I wish that people would understand what a hopeless dead end Constellation was. Regardless of the new policy direction, its rotting carcass had to be cleared from the road. I assume that we’ll be seeing a lot more details and specifics in the coming weeks and months (probably at the National Space Symposium in Colorado Springs in a couple weeks).
[Update a few minutes later]
One of the things that encourages me about the implementation of the new policy is that Dr. Leshin, the new head of the Exploration Directorate, was on the Aldridge Commission, and understands better than most the need for affordability and sustainability recommended by that body. I suspect she’ll do a lot better job than Mike Griffin’s NASA of implementing all, or at least most of the Aldridge recommendations.
A Reusable Indian Rocket?
I don’t expect to see this thing fly into space any time soon. They don’t seem to be serious about it, as indicated by this:
“The RLV-TD will act as a flying test bed to evaluate various technologies like hypersonic flight, autonomous landing, powered cruise flight and hypersonic flight using air breathing propulsion.
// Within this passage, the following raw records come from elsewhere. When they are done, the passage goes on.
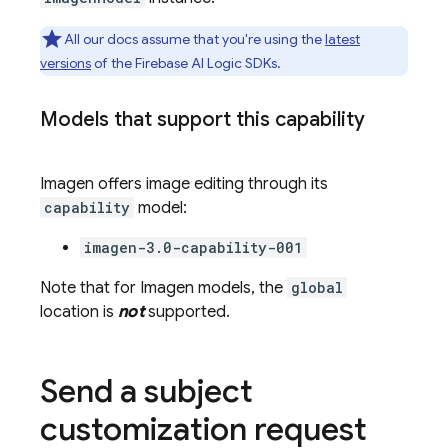
All our docs assume that you're using the
latest
versions
of the
Firebase AI Logic
SDKs.
Models that support this capability
Imagen
offers image editing through its
capability
model:
imagen-3.0-capability-001
Note that for
Imagen
models, the
global
location is
not
supported.
Send a subject
customization request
First in the series of demonstration trials is the hypersonic flight experiment (HEX),” it said.
“Powered cruise flight”? Of what value is that to getting into space (other than giving you azimuth and longitude flexibility)? Unless you can refuel it in flight, it will kill your performance.
I’ll repeat the three rules of aerospace vehicle design:
1) If you want to cruise, use an airbreather.
2) If you want to turn, use a wing.
3) If you want to accelerate, use a rocket.
In order to get to orbit, you have to accelerate.
[Update a few minutes later]
You’ll know that the Indians are serious about building reusable orbital vehicles when they start working on reusable suborbital vehicles.
Irony
An amusing tweet from Jeff Foust, before what looks like an interesting panel discussion:
Overheard pre-event chatter: “Democrats don’t think capitalism works below the atmosphere and Republicans don’t think it works above it.”
Sad but true.
Mimas
…is not boring. New details on the “death star.”